Por Djamila Ribeiro Do Carta Capital
Nesta semana, uma mulher branca sugeriu um boicote ao álbum Mulher do Fim do Mundo, de Elza Soares. O motivo é que o álbum não seria feminista, já que na sua produção trabalharam homens machistas. O argumento dá a entender que Elza estava sendo usada e não possuía consciência da potência do álbum.
Nele, Elza canta sobre a liberdade da mulher e a necessidade de uma vida sem violência. Logo, várias reações surgiram. A afirmação da moça foi vista como um desrespeito à trajetória de Elza, já contemplada com o título de “cantora do milênio”. E eu concordo.
Querer deslegitimar uma obra como essa por conta do envolvimento de homens machistas não é argumente que se preze. Fosse assim, nada na indústria cultural seria produzido porque machismo é um elemento estruturante da sociedade, e como tal, não há espaço que esteja isento – o mesmo acontece com o racismo.
Os espaços de poder ainda são dominados por homens brancos por mais que lutemos contra isso. Agora, torna-se muito problemático cair numa crítica desonesta que tenta deslegitimar o sujeito oprimido como se não tivesse agência e potencialidade. Falemos sobre a indústria e seus limites, mas sem desrespeitar uma grande cantora.
E faço a pergunta: qual artista de massa não está dentro da lógica da indústria cultural? Por que essa crítica só é direcionada às mulheres negras ou quando elas fazem muito sucesso?

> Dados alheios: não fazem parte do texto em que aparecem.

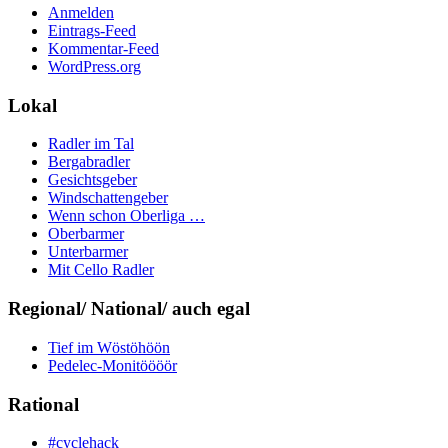
Anmelden
Eintrags-Feed
Kommentar-Feed
WordPress.org
Lokal
Radler im Tal
Bergabradler
Gesichtsgeber
Windschattengeber
Wenn schon Oberliga …
Oberbarmer
Unterbarmer
Mit Cello Radler
Regional/ National/ auch egal
Tief im Wöstöhöön
Pedelec-Monitöööör
Rational
#cyclehack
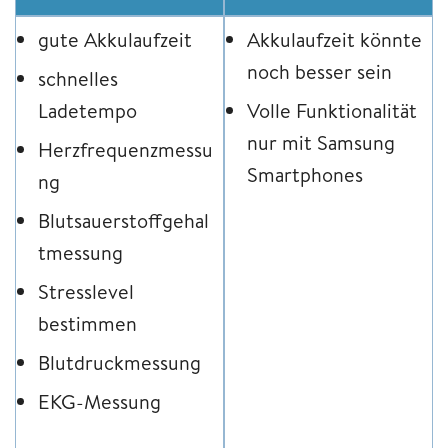
gute Akkulaufzeit
Akkulaufzeit könnte
noch besser sein
schnelles
Ladetempo
Volle Funktionalität
nur mit Samsung
Herzfrequenzmessu
Smartphones
ng
Blutsauerstoffgehal
tmessung
Stresslevel
bestimmen
Blutdruckmessung
EKG-Messung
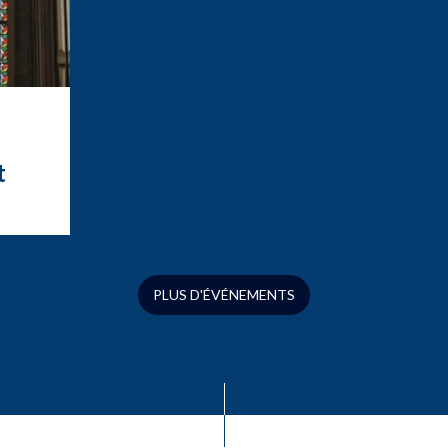
t
t
ation
ue
s
PLUS D'ÉVÉNEMENTS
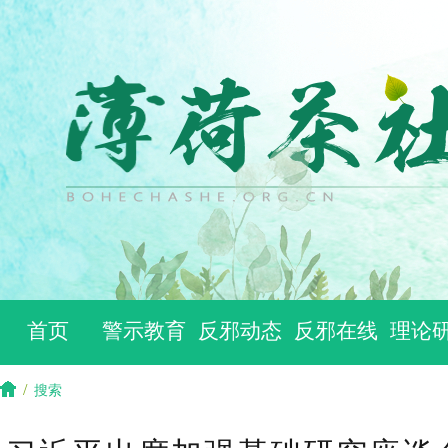
首页
警示教育
反邪动态
反邪在线
理论
/
搜索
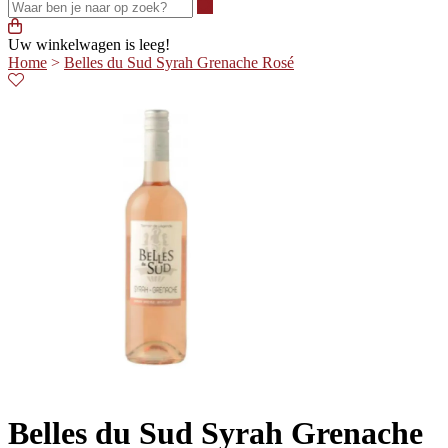
Waar ben je naar op zoek?
Uw winkelwagen is leeg!
Home
>
Belles du Sud Syrah Grenache Rosé
Belles du Sud Syrah Grenache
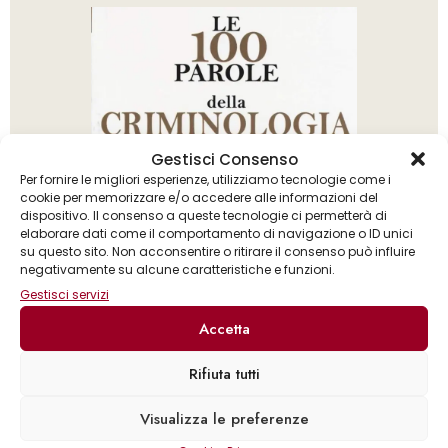
Gestisci Consenso
Per fornire le migliori esperienze, utilizziamo tecnologie come i
cookie per memorizzare e/o accedere alle informazioni del
dispositivo. Il consenso a queste tecnologie ci permetterà di
elaborare dati come il comportamento di navigazione o ID unici
su questo sito. Non acconsentire o ritirare il consenso può influire
negativamente su alcune caratteristiche e funzioni.
Gestisci servizi
Accetta
Rifiuta tutti
Massimo Centini
Visualizza le preferenze
Le 100 parole della criminologia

Elza Soares possui uma história de muita luta. Nasceu pobre e enfrentou o julgamento moral da sociedade: ao se apresentar pela primeira, aos 13 anos, num programa de auditório, o apresentador, ao vê-la com roupas simples e franzina, perguntou: “De qual planeta você veio?” Ao que ela respondeu: “Do planeta fome”.
Elza é uma mulher forte, que tem muita consciência do que está fazendo. O engraçado é que esse tipo de “argumento” não se aplica às mulheres brancas com talentos duvidosos. Também ninguém nunca diz que a obra de algum cantor deve ser boicotada porque a indústria é racista.
É preciso ter honestidade para fazer o debate sério. Tentar retirar a autonomia de Elza Soares e colocá-la num local de subalternidade é reforçar a lógica racista. É colocá-la como incapaz de fazer escolhas ou de ressignificar símbolos.
Debater racismo e machismo estruturais não pode se confundir com deslegitimar o sujeito do grupo oprimido.
Debater sobre a apropriação cultural, que faz com os sujeitos negros que produzam a cultura não tenham acesso a ela, raramente acontece. Debater o modo pelo qual o capitalismo se apropria dos símbolos de uma cultura, esvaziando-a de sentido, também não.
Do mesmo modo, raramente vemos uma discussão sobre o modo pelo qual os muros sociais construídos são escamoteados por uma romantização de uma cultura única, que, na verdade, serve para manter o sujeito que produz a cultura à margem, enquanto os grupos privilegiados enriquecem e mantêm a segregação social.
Se for para fazer esse debate, concordo. Se for para tentar ridicularizar uma mulher negra extremamente talentosa, peço para que a autora do boicote repense seu racismo.